ヤン・ウェンリーという虚構と誤解

 自由惑星同盟将官不敗の魔術師として名をはせ、同盟滅亡後は共和制の守護者として戦い続け、最後は反動勢力の暗殺によりその生涯を終えたヤン・ウェンリー

 こうして紹介すると大変優れた人物との印象を受ける彼ですが、虚構を排した人物伝がもし刊行されれば、大勢の人を失望させること間違いありません。

 基本的に怠け者で勤勉という言葉をポケットに持ち合わせていなかったヤンは、家では寝転び一日を過し、仕事場である旗艦の艦橋では指揮卓の上に座るという、見栄えの悪さで同盟随一でした。有給休暇は全て消化して国家的式典は極力さぼろうとする上に、式典のスピーチは2秒で終えるので人物伝の筆者が頭を抱えること間違いありません。

 また自分の武勲(業績)に興味無く、授与された勲章(栄誉)をさっさと引き出しに放り込み、政軍財のどことも関係(人脈)を広げようとしない態度は、社会人としてかなりの問題ある行動です。

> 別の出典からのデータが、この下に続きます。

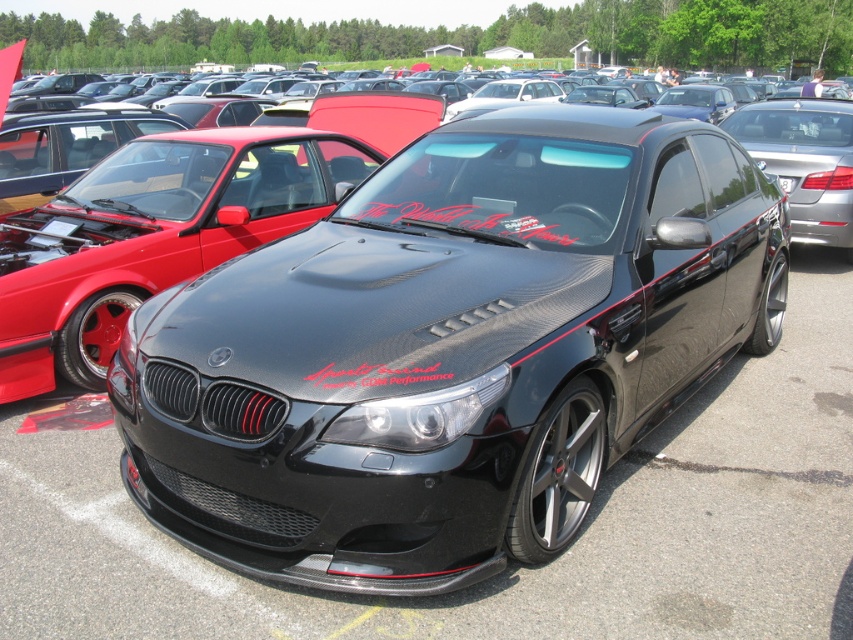
Question: Among these points, which one is nearest to the camera?

Choices:
 (A) 799,166
 (B) 786,193

Answer: (B)

Question: Which point is closer to the camera taking this photo?

Choices:
 (A) (740, 108)
 (B) (793, 182)

Answer: (B)

Question: Does black carbon fiber sedan at center have a larger size compared to black carbon fiber license plate at center?

Choices:
 (A) no
 (B) yes

Answer: (B)

Question: Is black carbon fiber sedan at center in front of black carbon fiber license plate at center?

Choices:
 (A) no
 (B) yes

Answer: (A)

Question: Is black carbon fiber sedan at center positioned behind black carbon fiber license plate at center?

Choices:
 (A) yes
 (B) no

Answer: (A)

そもそも職業軍人である以上は軍隊という道具と戦争という手段に価値を持つはずなのに、彼は全く価値を感じないどころか志願する人の精神を疑うほどです。

 なお一部の人にのみ知られている「敵の戦艦一隻が年金幾らになるか」「信念のために戦争するより、金のために戦争するほうがまし」などは彼を崇拝する人々には無視されてしかるべき暴言です。

 そんな人物が民主主義を本当に価値あるものと信じてそのために命がけで戦う。この一点により、「共和制の守護者」として英雄となり伝説になったのです。つまり勝手に作られた虚構と勝手に思われた誤解の上に世間のイメージが成り立っている男、それがヤン・ウェンリーなのです。

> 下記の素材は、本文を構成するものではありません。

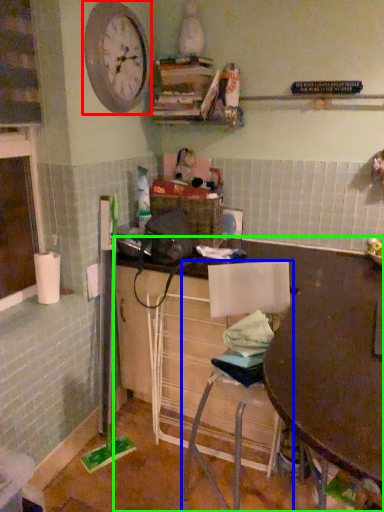
Question: Based on their relative distances, which object is farther from clock (highlighted by a red box)? Choose from chair (highlighted by a blue box) and desk (highlighted by a green box).

Choices:
 (A) chair
 (B) desk

Answer: (B)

 権力欲も金銭欲も出世欲も無くて栄誉も名声も興味を持たない、実際は単にそれらを保持するのが面倒くさいだけという性格で、それでも与えられた役割は渋々やって最大限以上の成果を出す。こんなキャラクターは縮小再生産された亜流ならいますが、ここまで徹底されたのはヤン・ウェンリーのみでしょう。

 当時はヤンを理想の夫と呼んだ女性ファンもいたそうですが、今ならどうでしょうか。あ、でも妻のすることに文句を付けない稼ぎのいい男としては。うーん、それは夫ではなくATMというのでやっぱり洗い物と買い物ぐらいはしなきゃダメかもしれません。